Let’s be clear from the start of this article that we are here to talk about how to improve your memory from a position of good health.

If you have found yourself in a recent state of poor mental health, you may be wondering whether certain medical conditions run in your family (such as dementia, for example), and whether you are susceptible to diminishing memory loss and other conditions that could leave you bedridden and unable to communicate (see Are The Effects Of Locked In Syndrome Permanent Or Is It Reversible?).

For those answers, please see your doctor. For more information on how to naturally improve your memory – i.e. if you are the kind of person who can never find your keys – please keep reading.

Reduce your sugar consumption to improve your memory

Although it may seem like sugar gets the blame for virtually everything these days, excessive sugar consumption is a genuine concern when it comes to memory.

This is because sugar is linked to reduced brain volume, especially in the area of the brain associated with short term memory. So, the next time you forget your partner’s birthday, it may not be because you’re unloving, but because you are, in fact, too sweet (terrible joke, but I’d started it so I finished it).

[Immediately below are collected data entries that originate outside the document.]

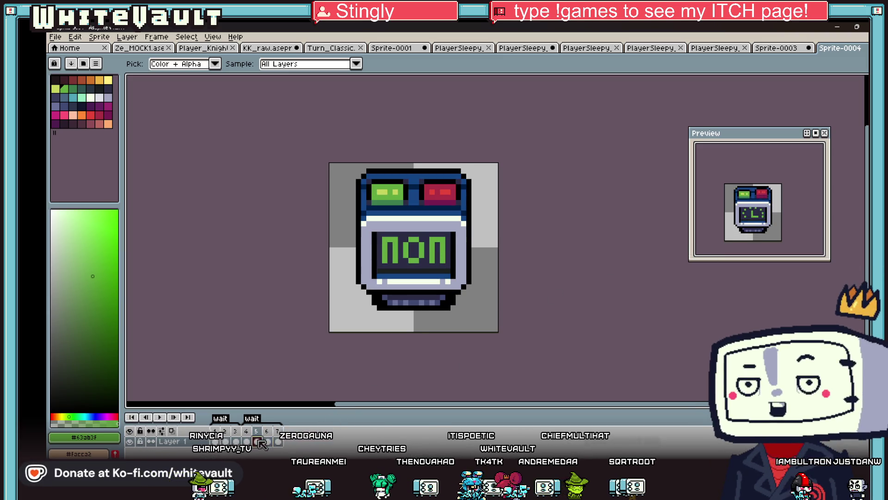
Step: Copy the 'non' face area and paste it over the clock face in the next frame
key("w")
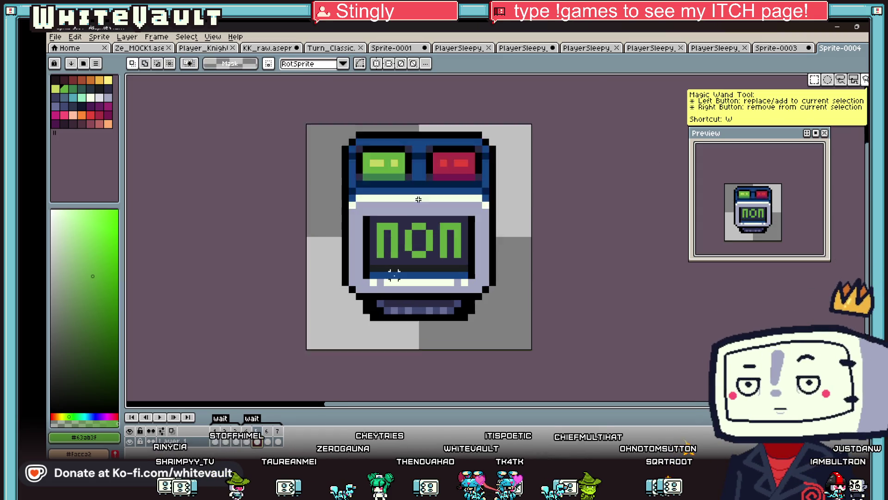
scroll(395, 278, "up", 2)
key("ctrl+shift+d")
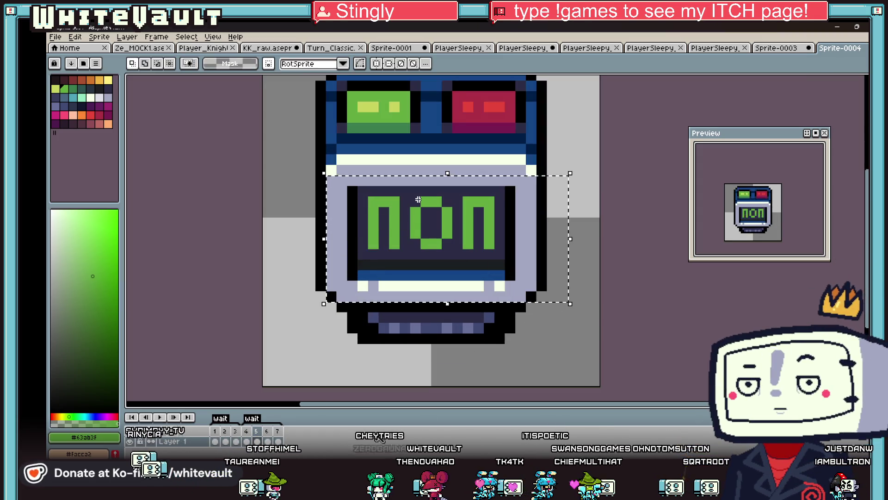
key("Right")
key("ctrl+v")
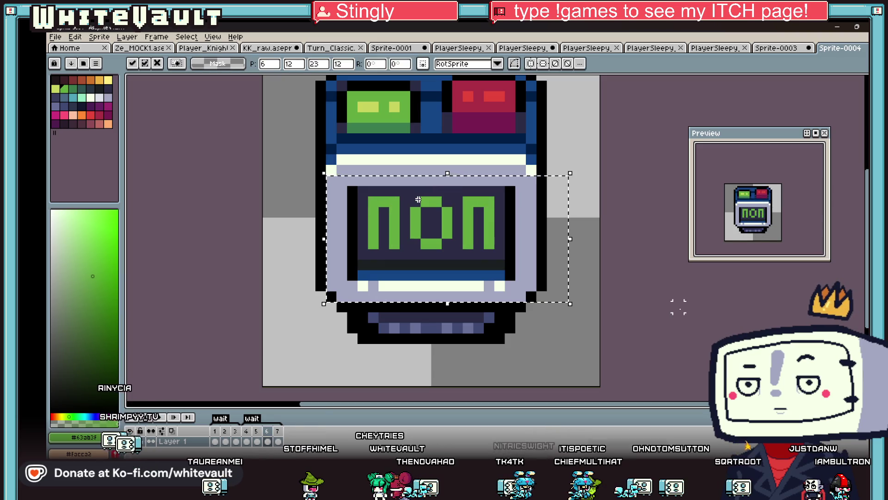
key("ctrl+d")
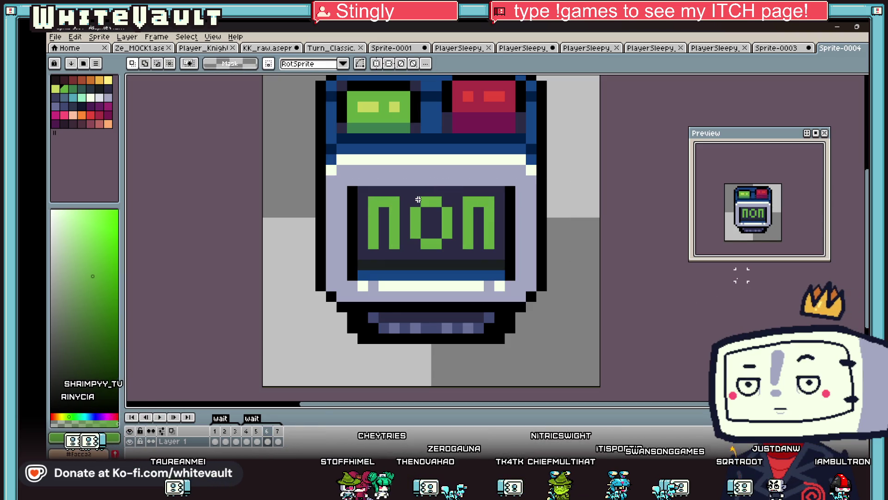
Step: Check the first and last animation frames, then switch to the PlayerSleepy document
scroll(781, 204, "down", 1)
scroll(781, 204, "up", 1)
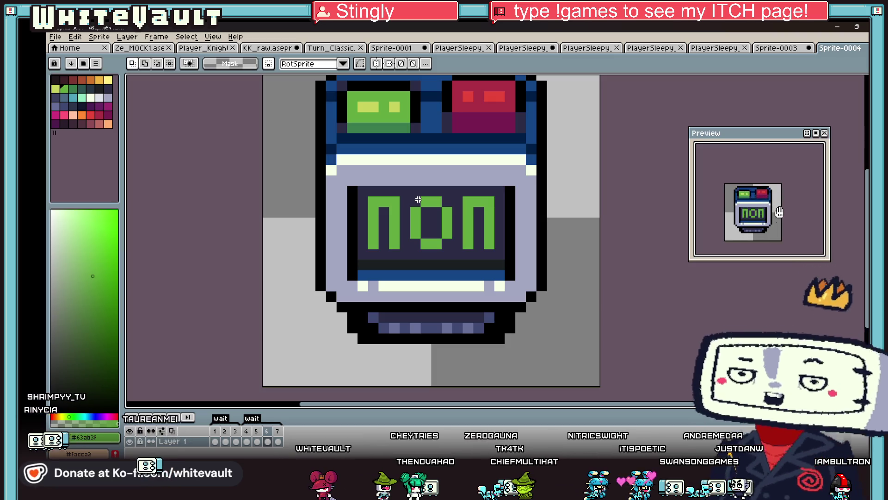
scroll(389, 175, "down", 1)
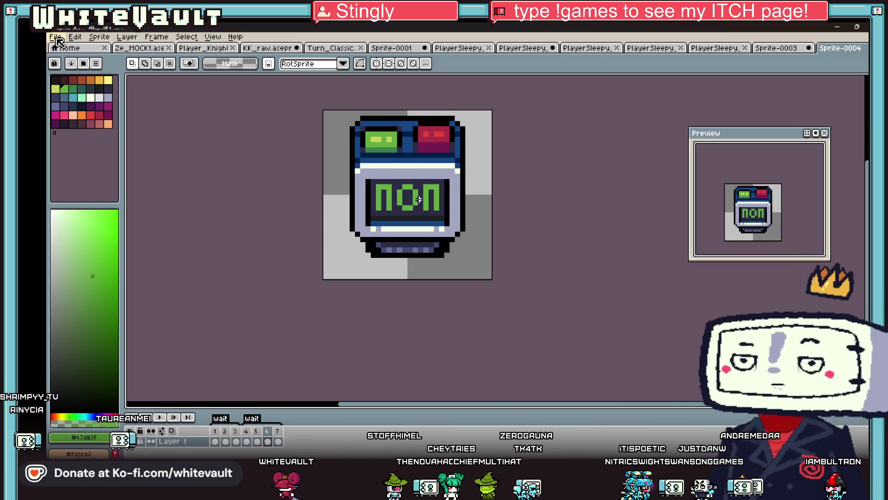
left_click(215, 440)
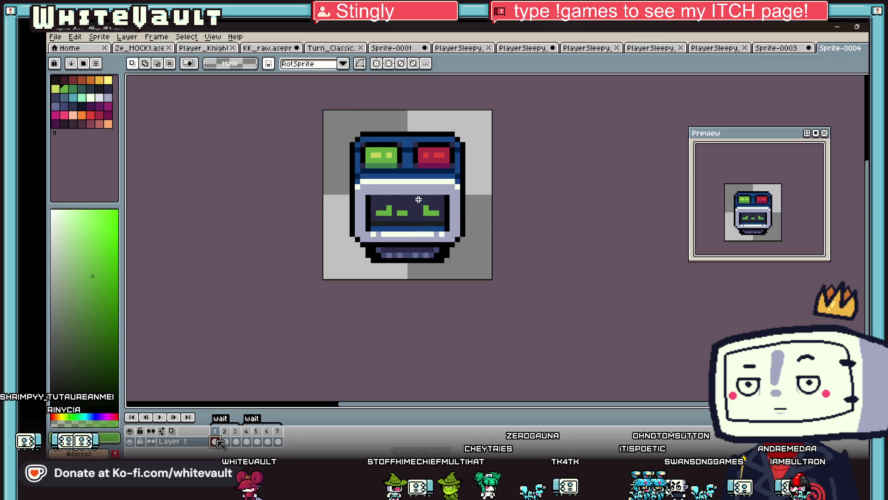
left_click(279, 441)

Meditation can grow your brain

Meditation has been linked to an increase in grey matter, which contains neurons (needed for memory). Grey matter starts to decline as you age, meaning meditation can not only fight back against the aging process, but can help to calm your thoughts and increase the likelihood of remembering your reason for walking into the kitchen the next time you’re standing there dumbfounded as to why it is you even stood up from the sofa.

Regulate a healthy body weight

Studies have been carried out into the link between obesity and memory. As you’d probably expect with anything linked to obesity, memory recall is significantly lower in obese people.

The reasons appear to be complex, involving physical changes to the genes that dictate brain structure and function, as well as causing insulin resistance and facilitating inflammation that can impact ‘brain power’.

Sleep is more important that you might think

When we sleep, our short term memory is consolidated into long-term memory. Sleep is quite literally the body’s way of filing the events of the day.

Where we fail to get enough sleep, this natural filing system is disrupted. Events, names, the things we’ve seen and the things we’ve heard, can all become loosely lumped in together, creating a disjointed and unreliable jumble of memories.

As a last tip, check out mindfulness. Whereas meditation is more formal, mindfulness can be used in a less formal way to develop mental habits that improve concentration and memory.